Once you find the line below that has "pinky mcp: (205, 250)", output it and every line after it exactly, stopping after the line that has "pinky tip: (174, 233)", with no pictures.

··········

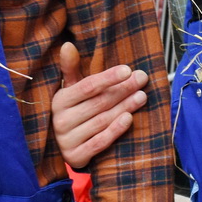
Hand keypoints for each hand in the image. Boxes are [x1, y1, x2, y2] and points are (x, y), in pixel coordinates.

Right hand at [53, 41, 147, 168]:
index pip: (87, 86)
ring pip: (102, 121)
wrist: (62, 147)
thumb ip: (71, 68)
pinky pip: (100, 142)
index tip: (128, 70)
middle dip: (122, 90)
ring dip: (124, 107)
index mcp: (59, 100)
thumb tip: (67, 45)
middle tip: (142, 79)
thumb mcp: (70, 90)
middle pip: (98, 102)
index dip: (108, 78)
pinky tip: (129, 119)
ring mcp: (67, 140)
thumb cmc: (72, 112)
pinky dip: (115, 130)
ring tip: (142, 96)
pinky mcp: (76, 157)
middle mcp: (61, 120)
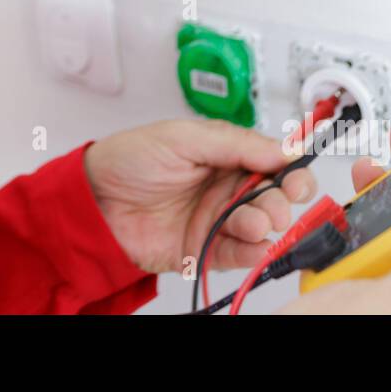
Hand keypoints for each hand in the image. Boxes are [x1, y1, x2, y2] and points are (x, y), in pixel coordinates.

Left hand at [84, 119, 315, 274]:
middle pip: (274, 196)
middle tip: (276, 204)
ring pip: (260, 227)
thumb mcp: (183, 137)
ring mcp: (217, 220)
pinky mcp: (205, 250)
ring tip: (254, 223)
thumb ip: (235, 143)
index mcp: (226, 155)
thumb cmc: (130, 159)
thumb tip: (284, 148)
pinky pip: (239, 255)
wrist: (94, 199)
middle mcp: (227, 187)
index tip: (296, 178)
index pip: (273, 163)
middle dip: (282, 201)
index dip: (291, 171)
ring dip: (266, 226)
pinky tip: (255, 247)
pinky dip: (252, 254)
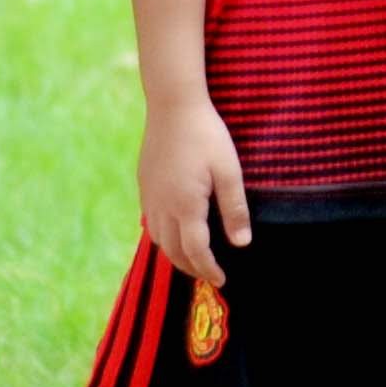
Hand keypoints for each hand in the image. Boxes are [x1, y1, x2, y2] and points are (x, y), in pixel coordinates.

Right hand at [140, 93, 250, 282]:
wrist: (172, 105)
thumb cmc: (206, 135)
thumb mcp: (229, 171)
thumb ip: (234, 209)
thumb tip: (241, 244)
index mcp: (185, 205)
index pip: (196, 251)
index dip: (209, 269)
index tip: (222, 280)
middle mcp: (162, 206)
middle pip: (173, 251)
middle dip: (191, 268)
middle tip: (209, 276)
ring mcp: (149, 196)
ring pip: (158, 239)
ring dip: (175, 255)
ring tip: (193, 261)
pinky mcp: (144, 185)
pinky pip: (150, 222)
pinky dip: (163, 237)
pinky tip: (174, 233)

··········

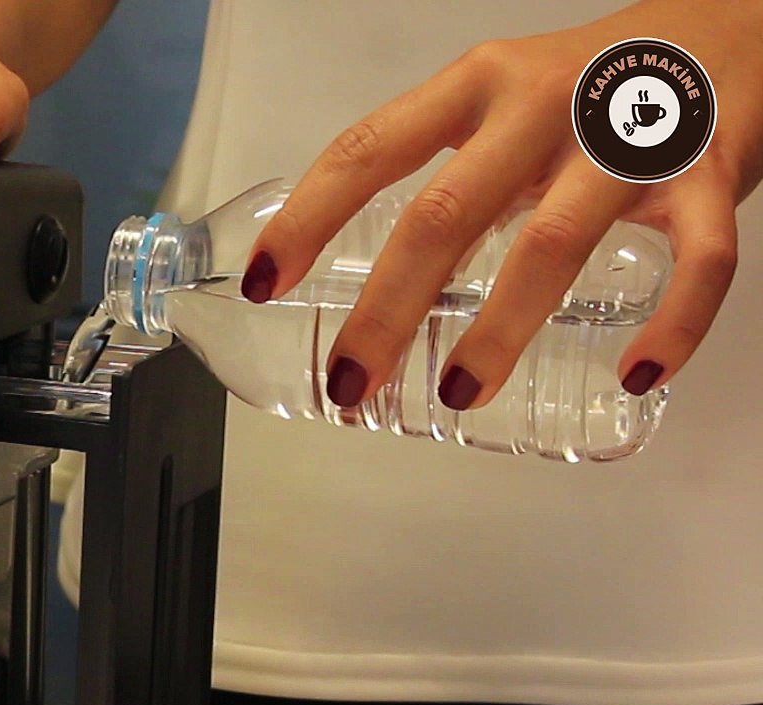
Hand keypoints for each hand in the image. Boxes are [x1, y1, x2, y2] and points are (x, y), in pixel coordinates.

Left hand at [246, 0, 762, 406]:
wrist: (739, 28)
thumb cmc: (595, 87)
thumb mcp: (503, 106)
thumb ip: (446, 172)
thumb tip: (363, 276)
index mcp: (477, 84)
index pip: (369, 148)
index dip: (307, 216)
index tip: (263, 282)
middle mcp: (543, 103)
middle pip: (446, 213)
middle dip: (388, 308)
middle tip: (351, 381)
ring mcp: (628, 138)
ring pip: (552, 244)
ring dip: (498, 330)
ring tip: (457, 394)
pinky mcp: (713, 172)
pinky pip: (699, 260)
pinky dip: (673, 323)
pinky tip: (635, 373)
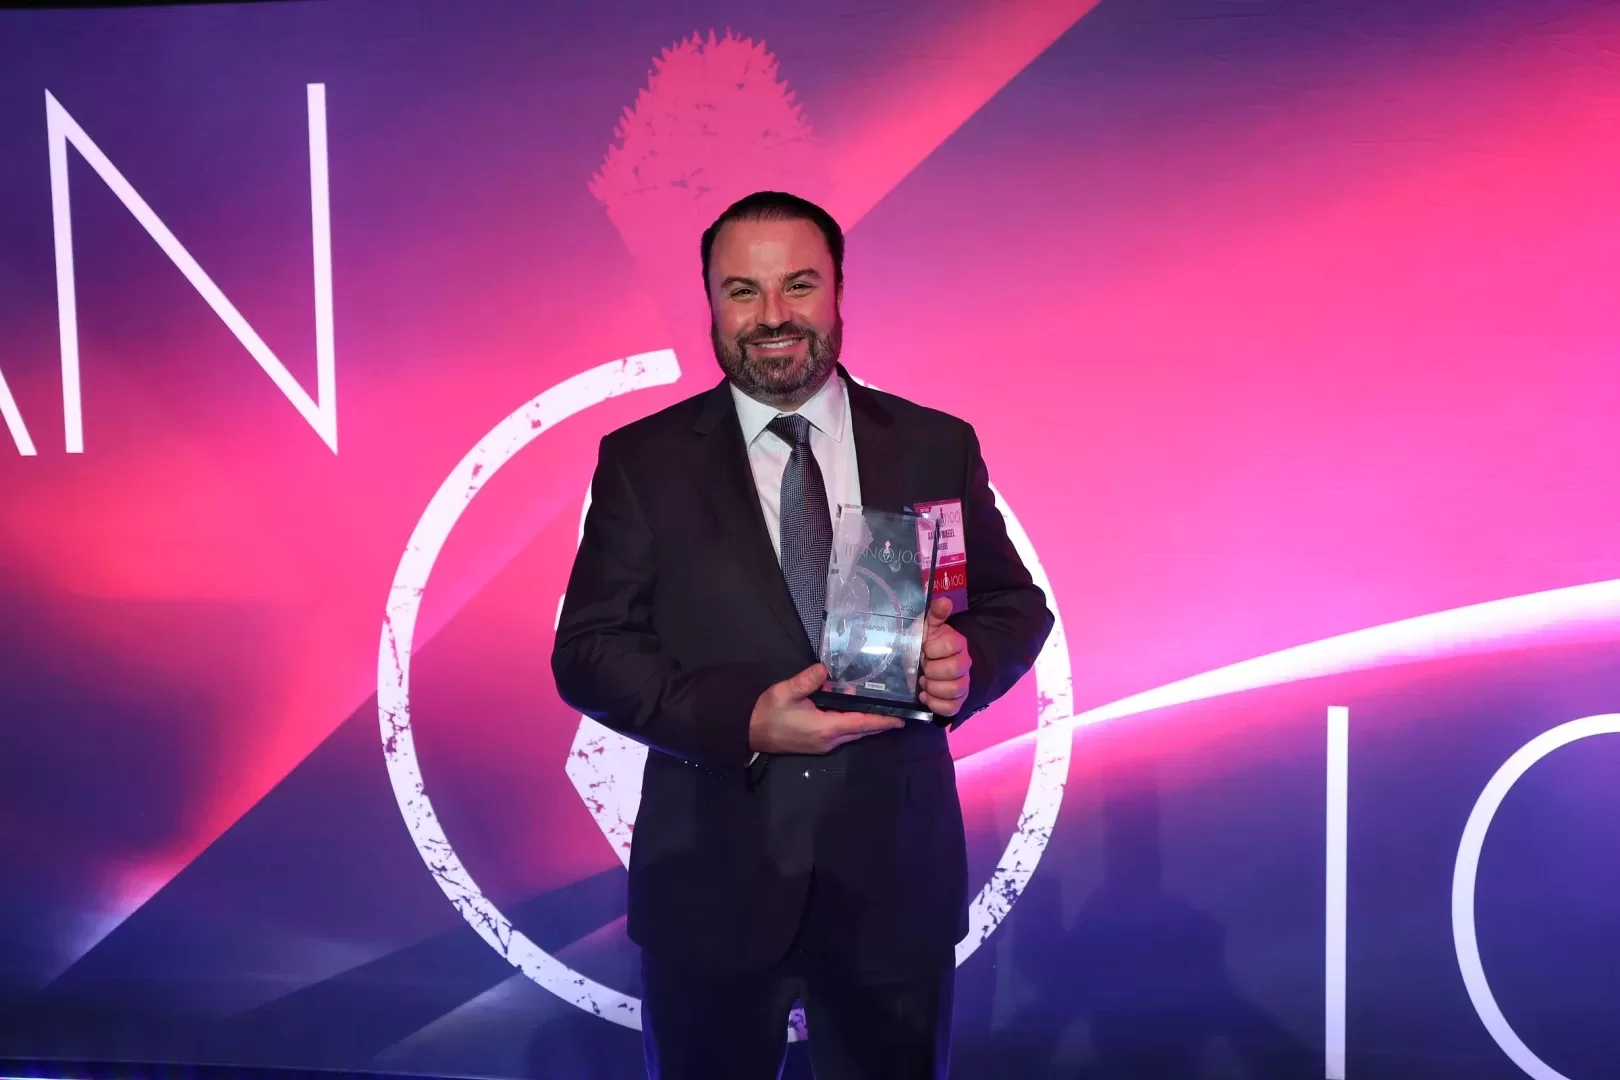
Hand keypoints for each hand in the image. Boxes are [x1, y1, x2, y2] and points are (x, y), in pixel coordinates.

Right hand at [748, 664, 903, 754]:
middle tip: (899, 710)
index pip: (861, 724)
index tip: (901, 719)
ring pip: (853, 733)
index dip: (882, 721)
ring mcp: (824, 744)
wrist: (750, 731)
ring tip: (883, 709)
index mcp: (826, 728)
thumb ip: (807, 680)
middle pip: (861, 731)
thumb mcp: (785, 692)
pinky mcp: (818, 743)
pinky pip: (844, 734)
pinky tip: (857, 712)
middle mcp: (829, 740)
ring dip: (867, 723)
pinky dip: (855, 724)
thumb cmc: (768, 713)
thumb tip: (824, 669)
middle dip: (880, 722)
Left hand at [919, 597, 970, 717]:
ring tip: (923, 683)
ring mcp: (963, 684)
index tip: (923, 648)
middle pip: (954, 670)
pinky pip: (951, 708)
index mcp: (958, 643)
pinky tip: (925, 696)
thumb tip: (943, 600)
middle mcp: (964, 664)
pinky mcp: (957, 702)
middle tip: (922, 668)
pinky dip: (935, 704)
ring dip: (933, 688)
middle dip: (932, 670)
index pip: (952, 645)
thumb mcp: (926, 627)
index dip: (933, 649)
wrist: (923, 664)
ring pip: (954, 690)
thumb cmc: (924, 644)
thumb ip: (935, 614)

··········

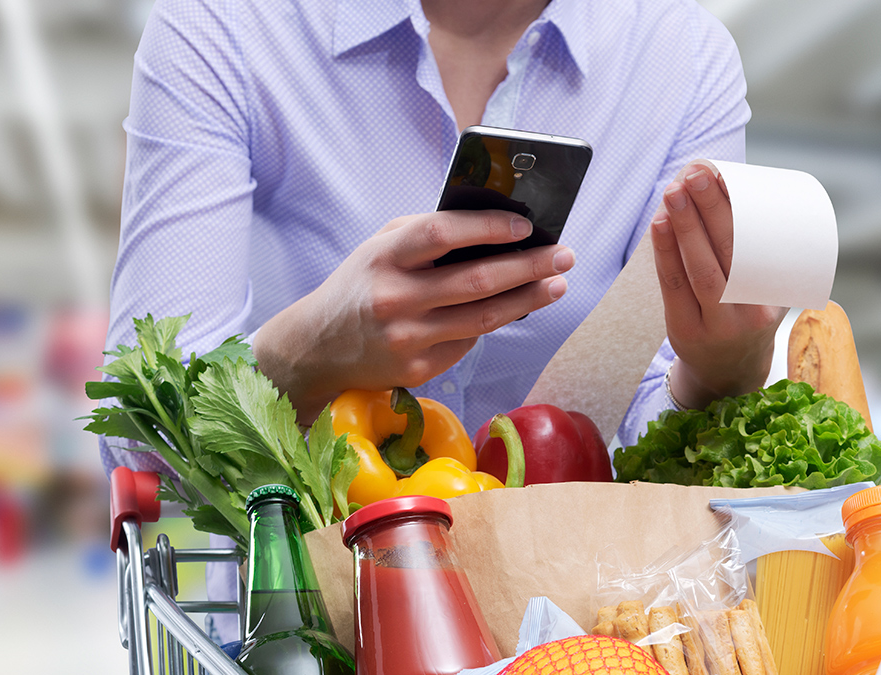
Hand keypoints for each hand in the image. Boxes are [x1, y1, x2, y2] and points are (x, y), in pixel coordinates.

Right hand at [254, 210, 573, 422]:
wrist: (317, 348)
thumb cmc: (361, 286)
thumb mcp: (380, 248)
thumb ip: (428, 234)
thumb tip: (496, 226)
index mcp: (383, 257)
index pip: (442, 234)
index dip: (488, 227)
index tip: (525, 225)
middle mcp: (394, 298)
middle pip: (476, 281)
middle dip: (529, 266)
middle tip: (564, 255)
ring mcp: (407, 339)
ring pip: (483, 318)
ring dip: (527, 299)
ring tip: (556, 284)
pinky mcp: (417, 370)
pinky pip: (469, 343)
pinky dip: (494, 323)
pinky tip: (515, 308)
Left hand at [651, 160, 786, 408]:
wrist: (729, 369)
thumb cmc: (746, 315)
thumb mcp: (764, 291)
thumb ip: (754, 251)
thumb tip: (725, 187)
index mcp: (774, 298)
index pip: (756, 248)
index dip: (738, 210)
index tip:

··········

TASK SOLUTION:
pinky mcp: (205, 250)
ring tip: (254, 223)
thumb ip: (235, 143)
index mcp: (226, 155)
thumb cmc: (130, 159)
thumb tip: (284, 148)
pinky pip: (239, 255)
wrist: (94, 199)
middle mcp: (227, 187)
index tip: (296, 178)
index pip: (273, 163)
middle dip: (282, 201)
index dip: (291, 171)
ring dip: (266, 226)
pinky tip: (255, 247)
pinky dip: (252, 254)
Hand keypoints for each hand in the image. Boxes are [x1, y1, x2, y2] and points are (x, y), in pixel coordinates.

Right hand at [140, 93, 250, 282]:
wrist: (172, 105)
thumb cmc: (206, 135)
thumb mcp: (229, 171)
thumb ip: (234, 209)
thumb tip: (241, 244)
index mcp: (185, 205)
index pip: (196, 251)
index dip: (209, 269)
index tip: (222, 280)
middle mcp: (162, 206)
middle pip: (173, 251)
middle dip: (191, 268)
middle tip: (209, 276)
ring mcp: (149, 196)
ring pip: (158, 239)
ring dip: (175, 255)
ring tip: (193, 261)
pinky mcp: (144, 185)
pinky pip: (150, 222)
pinky dip: (163, 237)
pinky tip: (174, 233)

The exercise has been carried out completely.